Azevedo clad the newly raised section of the house—which is located adjacent to a furniture and metal workshop—in ReziBond steel. “It looks great, it’s affordable, it’s easy to install, and it can be sourced locally,” she says. “You get the custom metal siding look for not that much money.”
Tasked with transforming a 93-square-foot brick boiler room, built in 1916, into a guesthouse, architect and metalworker Christi Azevedo flexed her creative muscle.
Architect Christi Azevedo deployed Ikea cabinetry in the kitchen (left), which spans almost the entirety of the renovated building. In lieu of adding standard-issue fronts to the upper cabinets, she created sliding doors of sanded acrylic panels. A PaperStone work top extends from the stainless steel counter for additional prep space. When not in use, the movable dining table—also designed and fabricated by Azevedo—fits snugly beneath it.

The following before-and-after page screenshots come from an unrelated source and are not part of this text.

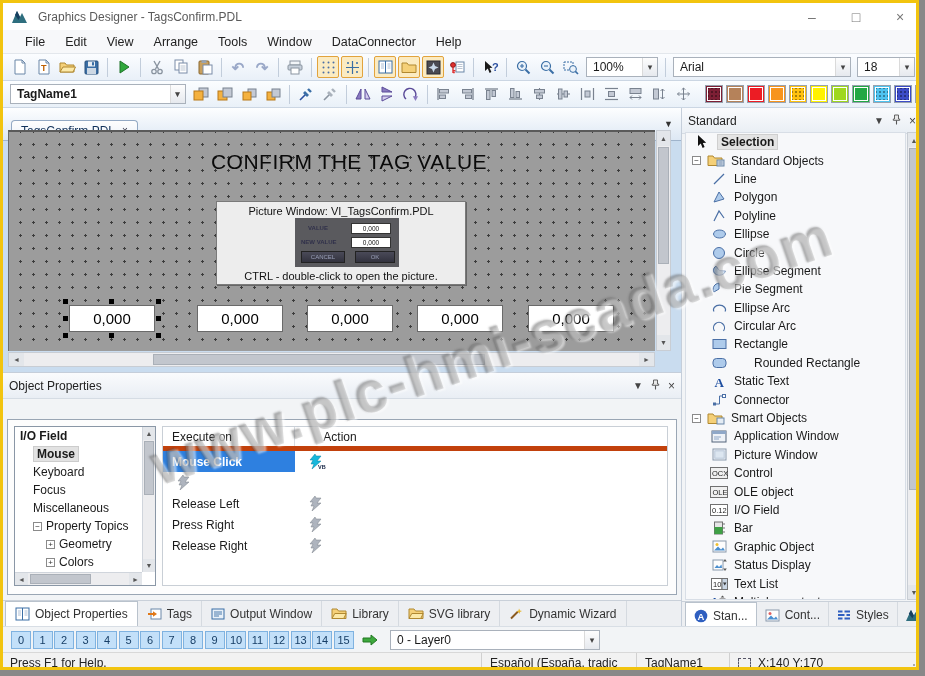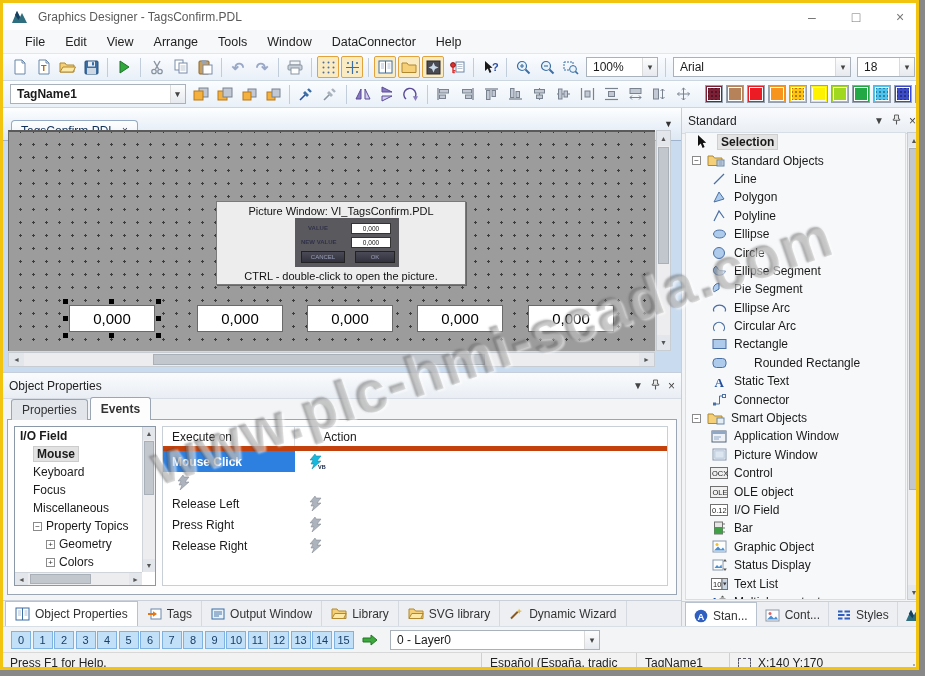--- a/index.html
+++ b/index.html
@@ -568,20 +568,21 @@
   <div class="docarea">
     <div class="doctabs">
       <div class="doctab">
         <span>TagsConfirm.PDL</span>
         <span class="tclose">×</span>
       </div>
       <span class="tabmenu">▼</span>
     </div>
     <div class="canvaswrap">
       <div class="canvas">
+        <div class="ctitle">CONFIRM THE TAG VALUE</div>
         <div class="picwin">
           <div class="pwheader">Picture Window: VI_TagsConfirm.PDL</div>
           <div class="pwpanel">
             <span class="pwlabel l1">VALUE</span>
             <span class="pwfield f1">0,000</span>
             <span class="pwlabel l2">NEW VALUE</span>
             <span class="pwfield f2">0,000</span>
             <span class="pwbtn b1">CANCEL</span>
             <span class="pwbtn b2">OK</span>
           </div>
@@ -963,24 +964,20 @@
       <span>Object Properties</span>
       <span class="hicons">
         <span>▼</span>
         <span><svg width="9" height="11" viewBox="0 0 9 11">
               <path d="M2.5 1 h4 v4 h1.2 v1.3 h-6.4 V5 h1.2 z" fill="#E8E8E8" stroke="#555" stroke-width="0.9"></path>
               <line x1="4.5" y1="6.5" x2="4.5" y2="10.5" stroke="#555" stroke-width="1.1"></line>
             </svg></span>
         <span style="font-size:12px;">×</span>
       </span>
     </div>
-    <div class="op-tabs" id="optabs">
-        <div class="op-tab">Properties</div>
-        <div class="op-tab active">Events</div>
-      </div>
     <div class="op-content">
       <div class="proptree" id="proptree">
         <div class="ptrow b" style="padding-left: 5px;">
             <span class="lbl">I/O Field</span>
           </div>
           <div class="ptrow b sel" style="padding-left: 18px;">
             <span class="lbl">Mouse</span>
           </div>
           <div class="ptrow" style="padding-left: 18px;">
             <span class="lbl">Keyboard</span>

“Whether it’s 100 or 1,000 square feet, it’s about going in and looking at opportunities,” she says. In this case, she saw a chance to experiment with light, volume, and materials. The architect spent a year and a half designing and fabricating nearly everything in the structure save for the original brick walls. “I treated the interior like a custom piece of furniture,” she says. She raised the roof five feet and added a full kitchen, a bathroom, closets, and a sleeping loft, accessed via a steel ship’s ladder and a glass walkway.The three levels of the house transition from public to private: The ground floor is composed of the kitchen and living-dining area; the bathroom and closet occupy the mezzanine, accessed by a ship’s ladder; and the sleeping loft hovers a couple steps above. The seminal 1970s tome A Pattern Language, written by Christopher Alexander, Sara Ishikawa, and Murray Silverstein, inspired the layout. “I’m a huge proponent of the [book],” says Azevedo. “I like the ideas of a bed as an alcove, natural light on two sides of a room, varying ceiling heights, and different levels of privacy.”
“When you step inside, you don’t feel like you’re in a small space,” says Azevedo, noting that the split-level design draws the eye up through the structure, which rises to 17 feet in the tallest section. Visitors liken the interior to a tree house—an assessment that makes Azevedo proud. “We don’t want to lose the delight in architecture,” she says.